Despite claims to the contrary, the storage media in wide use today—CD-ROMs, spinning hard drives, flash memory, etc.—aren’t very durable. “You’re talking years, not decades,” says Howard Besser, a professor and archivist at New York University who was named a pioneer of digital preservation by the Library of Congress. “A CD-ROM was originally supposed to last 100 years, but many fail in 10.”
Old-fashioned paper has done very well by comparison. Until people made a habit of adding acidic chemicals to their paper in the 19th century, books could last five hundred years or more. And while paper has its vulnerabilities—to fire and water, for example—so do more newfangled technologies. A hard disk, for instance, may suffer from a loss of mobility. “You’ve got to have it spinning regularly or you’re not going to be able to play it,” says Besser. “It’s kind of like the Tin Man in The Wizard of Oz.”

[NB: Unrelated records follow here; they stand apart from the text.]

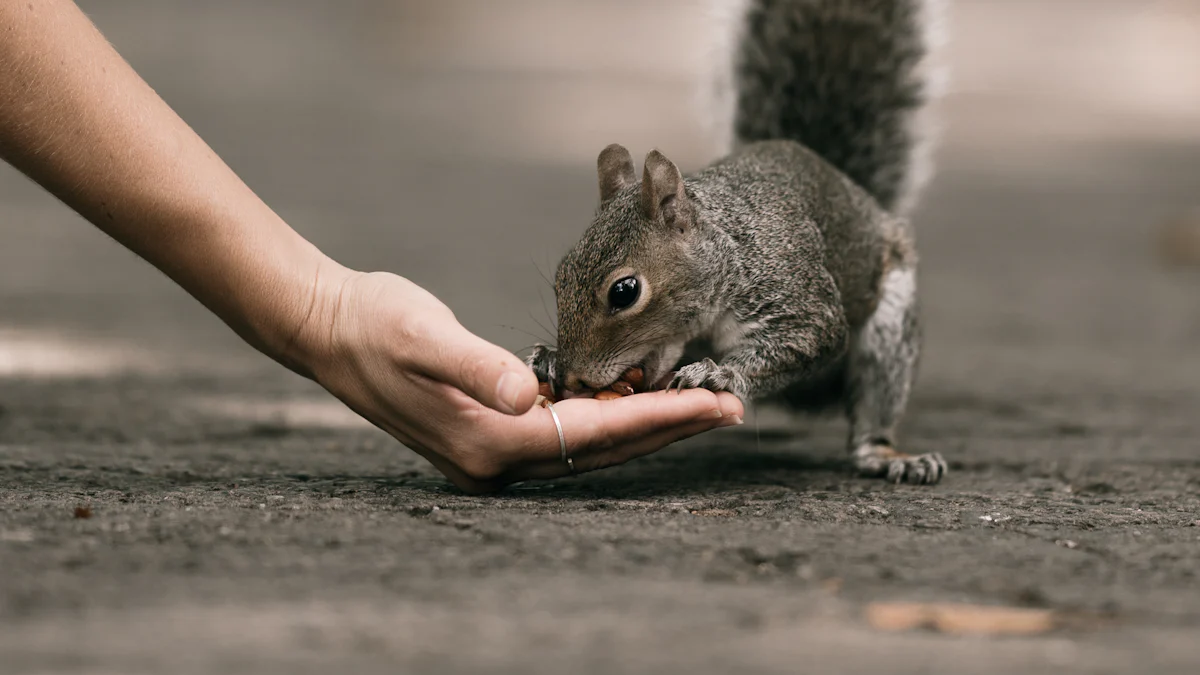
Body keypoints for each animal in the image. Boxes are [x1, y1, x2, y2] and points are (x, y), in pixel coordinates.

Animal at [525, 0, 945, 482]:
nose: (572, 379)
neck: (730, 253)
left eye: (624, 291)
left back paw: (890, 456)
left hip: (889, 327)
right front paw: (546, 358)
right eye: (560, 277)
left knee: (877, 400)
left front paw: (718, 376)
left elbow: (810, 338)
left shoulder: (795, 295)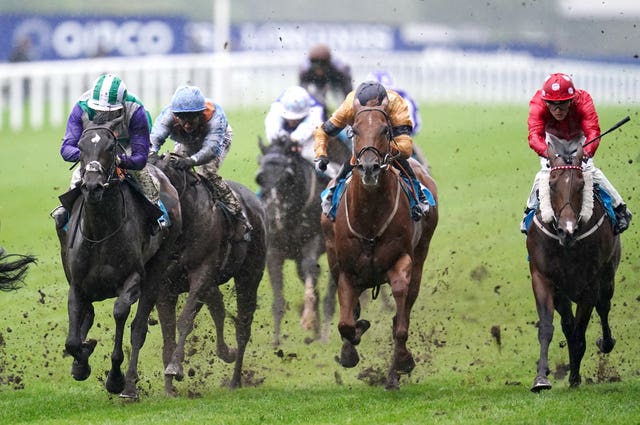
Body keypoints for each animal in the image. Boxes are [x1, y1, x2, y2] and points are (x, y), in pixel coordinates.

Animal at [56, 117, 181, 400]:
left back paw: (130, 387)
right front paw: (81, 361)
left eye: (111, 147)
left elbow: (121, 313)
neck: (101, 232)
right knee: (88, 314)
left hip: (157, 268)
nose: (92, 186)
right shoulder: (76, 285)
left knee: (138, 329)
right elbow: (73, 338)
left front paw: (115, 378)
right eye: (80, 146)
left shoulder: (132, 279)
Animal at [154, 152, 266, 390]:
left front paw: (175, 367)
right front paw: (169, 387)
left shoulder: (202, 273)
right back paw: (226, 353)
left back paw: (235, 380)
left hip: (250, 275)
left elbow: (185, 319)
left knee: (243, 325)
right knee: (219, 308)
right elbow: (168, 329)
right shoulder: (164, 285)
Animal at [254, 137, 338, 344]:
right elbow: (278, 297)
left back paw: (324, 335)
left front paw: (307, 319)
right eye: (260, 178)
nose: (273, 217)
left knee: (330, 295)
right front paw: (275, 340)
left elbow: (311, 269)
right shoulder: (274, 250)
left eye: (287, 177)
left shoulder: (313, 240)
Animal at [320, 96, 440, 388]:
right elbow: (346, 323)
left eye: (386, 130)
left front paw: (400, 365)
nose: (369, 167)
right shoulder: (346, 269)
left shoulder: (402, 261)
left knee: (406, 303)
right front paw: (350, 348)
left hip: (421, 254)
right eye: (354, 130)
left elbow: (400, 320)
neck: (370, 219)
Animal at [524, 135, 620, 390]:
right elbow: (548, 327)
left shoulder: (590, 285)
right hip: (563, 293)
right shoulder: (543, 278)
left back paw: (605, 343)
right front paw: (541, 378)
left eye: (580, 184)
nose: (567, 230)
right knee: (567, 324)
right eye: (552, 183)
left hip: (607, 277)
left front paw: (575, 377)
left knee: (603, 307)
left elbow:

At a 1998 conference, Besser and 12 others worked out a plan for the perfect long-term storage device: They would etch images into platinum with a laser and bury the platinum in the desert. “Ideally, we would put a nuclear-waste facility next to it,” Besser adds, “so people will never forget where it is.”
But even the most indestructible data storage won’t be of any use if no one can decode the contents. Archivists also need to preserve the languages or programs used to save information, whether that’s ancient Greek or Word for Windows 95. Besser and his colleagues worry that this decoding issue will be the real bottleneck. “The durability of something is a far smaller problem than the other problems that we have,” he says.